▶ [HOW TO COMPLETE THIS TASK] Each line below that includes the word "pixels" is to be reported.

---

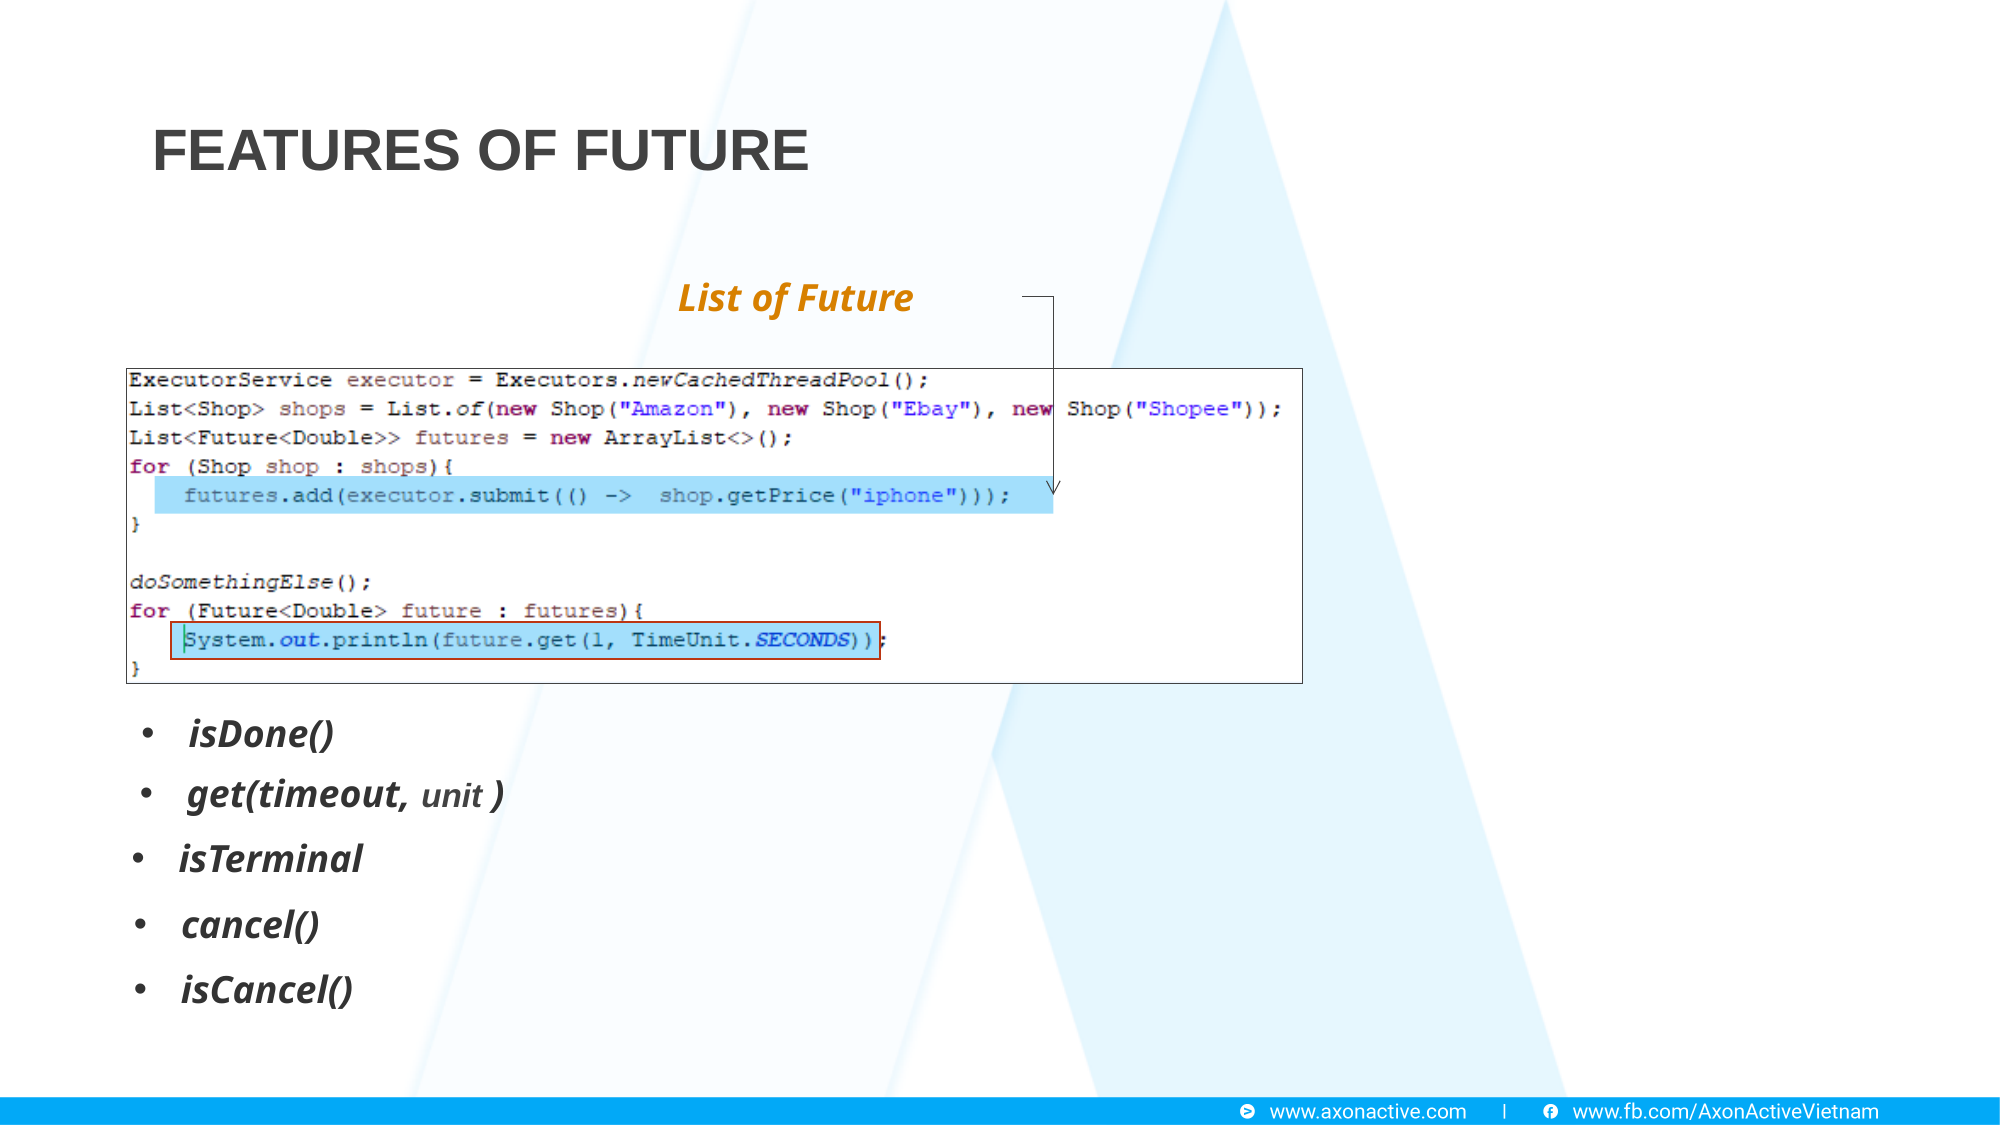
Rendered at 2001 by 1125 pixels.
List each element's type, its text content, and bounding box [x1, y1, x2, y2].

picture [0, 0, 2001, 1125]
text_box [1022, 296, 1054, 495]
text_box isTerminal [116, 827, 378, 888]
text_box isCancel() [119, 958, 369, 1019]
picture [1544, 1105, 1557, 1118]
picture [1241, 1105, 1254, 1118]
text_box FEATURES OF FUTURE [137, 112, 1275, 188]
text_box get(timeout, unit ) [125, 762, 600, 822]
text_box cancel() [119, 893, 335, 954]
text_box isDone() [126, 702, 513, 762]
text_box List of Future [663, 266, 1023, 326]
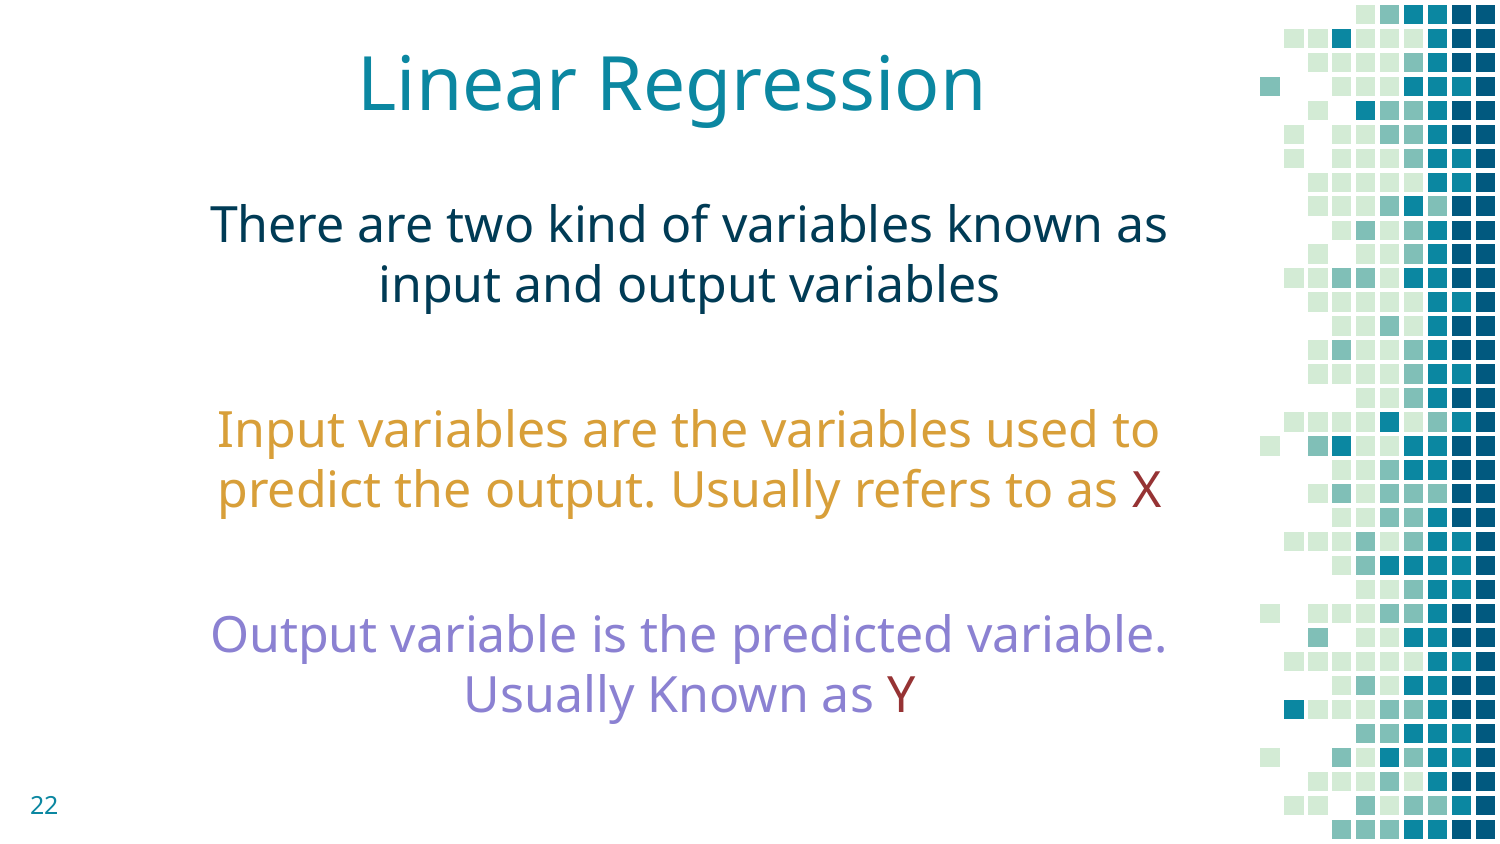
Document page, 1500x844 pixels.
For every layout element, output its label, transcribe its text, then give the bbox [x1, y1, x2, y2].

list There are two kind of variables known as input and output variables Input variables are the variables used to predict the output. Usually refers to as X Output variable is the predicted variable. Usually Known as Y [128, 177, 1238, 667]
slide_number 22 [15, 774, 105, 839]
title Linear Regression [117, 0, 1227, 141]
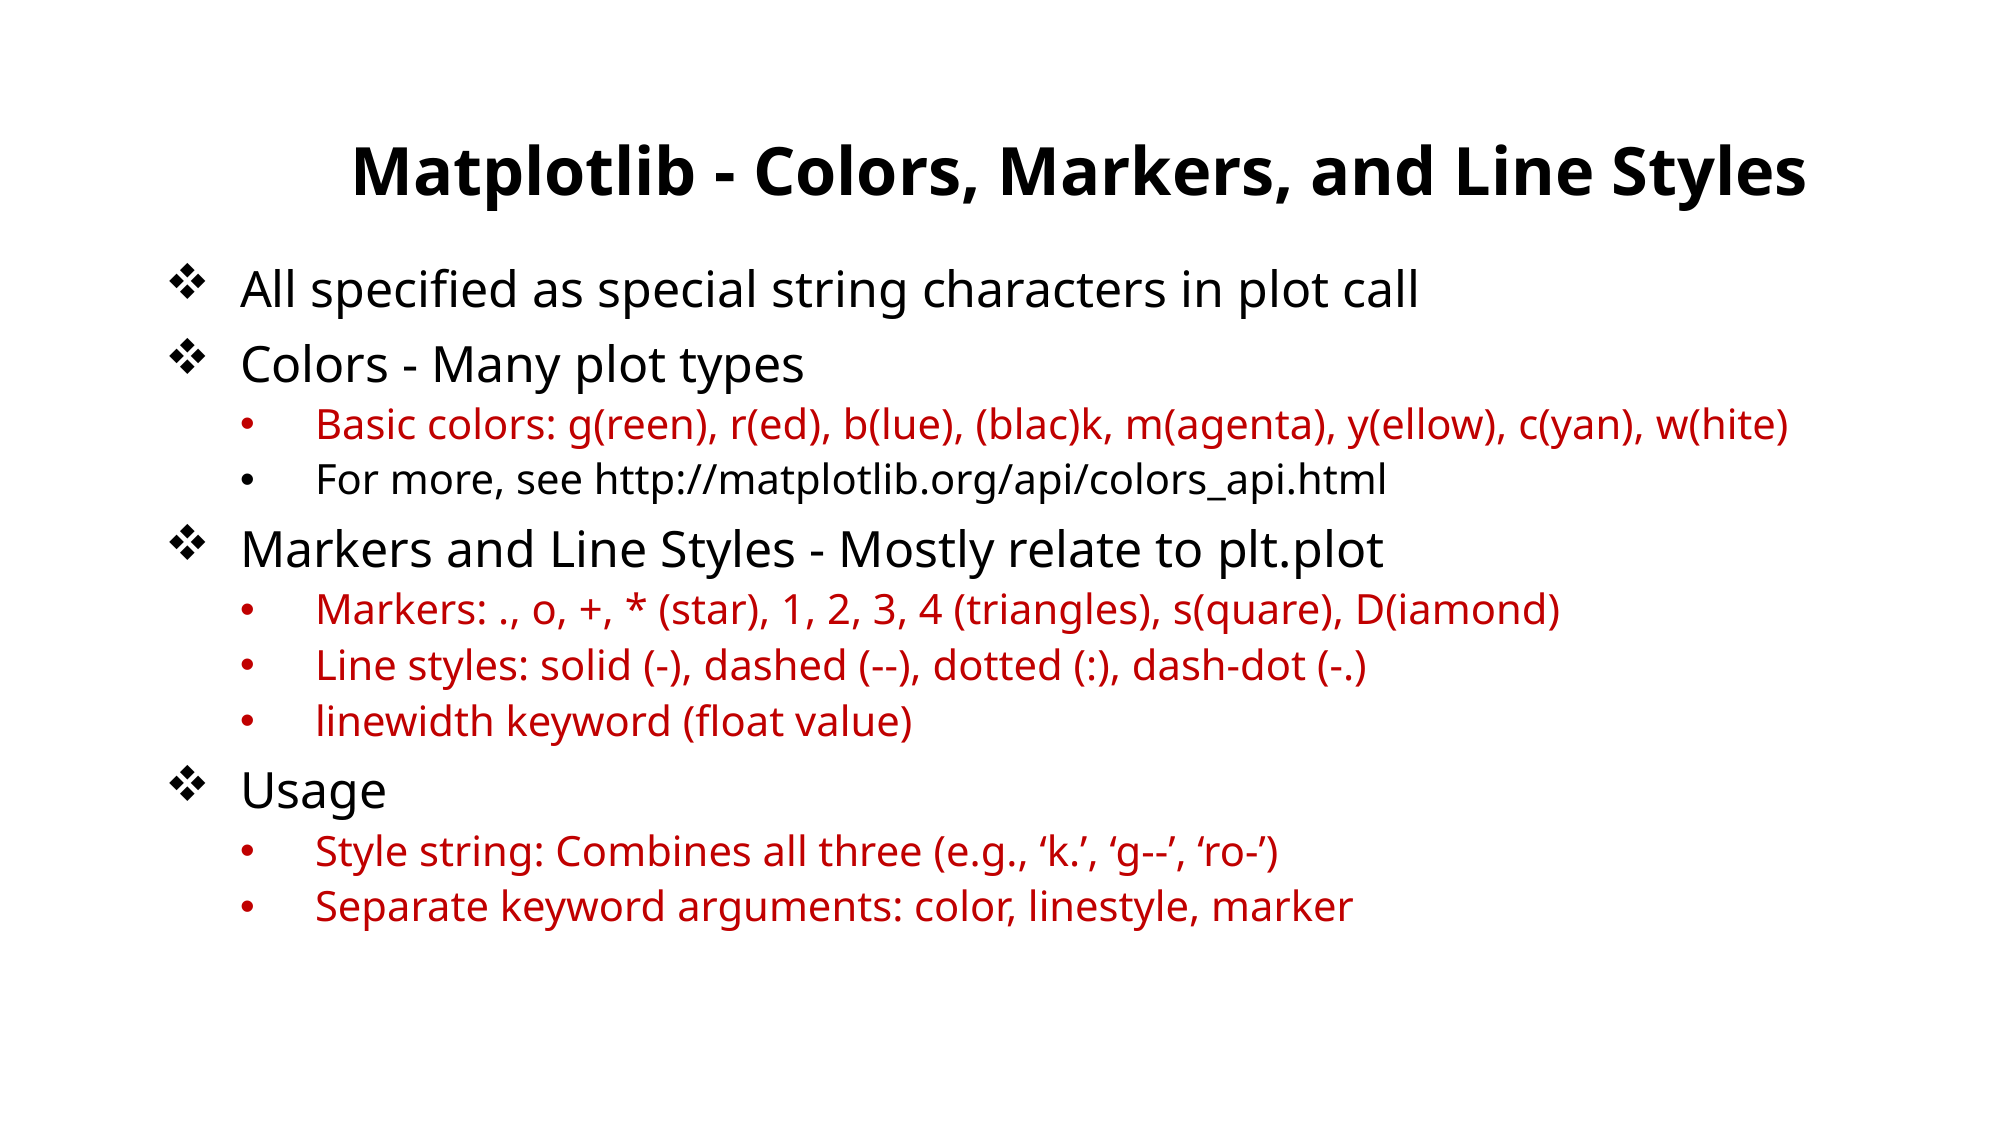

---

▶ [ANSWER FOR THIS EXERCISE]
Rendered at 2001 by 1125 pixels.
Document page, 1500x844 pixels.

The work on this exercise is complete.